== Requirement ==
Give back the line containing "Entzun ‘Goizeko Izarretan’-ko podkastak" along with every line after it, exactly, until the entries end.

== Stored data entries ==
____________
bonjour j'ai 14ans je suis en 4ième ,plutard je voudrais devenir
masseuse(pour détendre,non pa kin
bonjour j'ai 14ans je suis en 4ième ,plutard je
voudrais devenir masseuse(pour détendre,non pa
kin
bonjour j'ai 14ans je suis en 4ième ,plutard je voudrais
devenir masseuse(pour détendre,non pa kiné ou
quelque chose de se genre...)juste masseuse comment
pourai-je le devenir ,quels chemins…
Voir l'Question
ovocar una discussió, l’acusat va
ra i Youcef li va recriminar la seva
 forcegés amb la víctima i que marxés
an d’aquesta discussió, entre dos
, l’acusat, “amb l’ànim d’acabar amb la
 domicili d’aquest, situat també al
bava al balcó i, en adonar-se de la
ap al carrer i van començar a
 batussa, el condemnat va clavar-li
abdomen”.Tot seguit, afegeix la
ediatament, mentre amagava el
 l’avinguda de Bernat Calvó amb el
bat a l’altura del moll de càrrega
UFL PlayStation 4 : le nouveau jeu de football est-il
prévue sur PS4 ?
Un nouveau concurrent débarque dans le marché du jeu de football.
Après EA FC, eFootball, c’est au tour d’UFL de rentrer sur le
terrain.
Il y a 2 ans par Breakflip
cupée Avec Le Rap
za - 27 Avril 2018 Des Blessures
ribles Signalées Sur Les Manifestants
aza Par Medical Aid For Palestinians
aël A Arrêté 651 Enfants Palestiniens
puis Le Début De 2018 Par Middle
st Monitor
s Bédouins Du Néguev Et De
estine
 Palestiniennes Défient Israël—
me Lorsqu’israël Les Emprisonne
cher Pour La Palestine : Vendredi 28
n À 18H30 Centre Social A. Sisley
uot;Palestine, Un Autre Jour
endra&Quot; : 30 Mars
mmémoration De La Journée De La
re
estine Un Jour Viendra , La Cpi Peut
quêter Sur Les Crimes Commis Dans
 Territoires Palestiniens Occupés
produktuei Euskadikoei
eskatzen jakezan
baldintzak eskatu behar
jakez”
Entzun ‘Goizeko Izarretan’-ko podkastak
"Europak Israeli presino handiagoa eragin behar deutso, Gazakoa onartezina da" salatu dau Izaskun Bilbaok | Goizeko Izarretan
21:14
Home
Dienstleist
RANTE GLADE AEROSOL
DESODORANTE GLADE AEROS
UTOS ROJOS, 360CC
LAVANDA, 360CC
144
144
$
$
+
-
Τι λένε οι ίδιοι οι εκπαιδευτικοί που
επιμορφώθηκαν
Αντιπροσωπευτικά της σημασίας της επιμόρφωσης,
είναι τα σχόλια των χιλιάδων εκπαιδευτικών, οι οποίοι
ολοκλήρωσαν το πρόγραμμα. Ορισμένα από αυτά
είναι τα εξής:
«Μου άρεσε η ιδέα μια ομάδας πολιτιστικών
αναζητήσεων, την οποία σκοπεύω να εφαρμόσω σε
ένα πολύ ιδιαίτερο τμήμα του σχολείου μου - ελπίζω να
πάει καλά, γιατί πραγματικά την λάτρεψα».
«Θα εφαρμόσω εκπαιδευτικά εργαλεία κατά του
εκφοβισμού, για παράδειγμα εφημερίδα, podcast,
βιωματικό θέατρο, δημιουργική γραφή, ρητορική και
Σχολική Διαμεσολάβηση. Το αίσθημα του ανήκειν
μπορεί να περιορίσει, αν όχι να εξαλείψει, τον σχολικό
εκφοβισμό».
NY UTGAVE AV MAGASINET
____________
== Solution ==
Entzun ‘Goizeko Izarretan’-ko podkastak
"Europak Israeli presino handiagoa eragin behar deutso, Gazakoa onartezina da" salatu dau Izaskun Bilbaok | Goizeko Izarretan
21:14
Home
Dienstleist
RANTE GLADE AEROSOL
DESODORANTE GLADE AEROS
UTOS ROJOS, 360CC
LAVANDA, 360CC
144
144
$
$
+
-
Τι λένε οι ίδιοι οι εκπαιδευτικοί που
επιμορφώθηκαν
Αντιπροσωπευτικά της σημασίας της επιμόρφωσης,
είναι τα σχόλια των χιλιάδων εκπαιδευτικών, οι οποίοι
ολοκλήρωσαν το πρόγραμμα. Ορισμένα από αυτά
είναι τα εξής:
«Μου άρεσε η ιδέα μια ομάδας πολιτιστικών
αναζητήσεων, την οποία σκοπεύω να εφαρμόσω σε
ένα πολύ ιδιαίτερο τμήμα του σχολείου μου - ελπίζω να
πάει καλά, γιατί πραγματικά την λάτρεψα».
«Θα εφαρμόσω εκπαιδευτικά εργαλεία κατά του
εκφοβισμού, για παράδειγμα εφημερίδα, podcast,
βιωματικό θέατρο, δημιουργική γραφή, ρητορική και
Σχολική Διαμεσολάβηση. Το αίσθημα του ανήκειν
μπορεί να περιορίσει, αν όχι να εξαλείψει, τον σχολικό
εκφοβισμό».
NY UTGAVE AV MAGASINET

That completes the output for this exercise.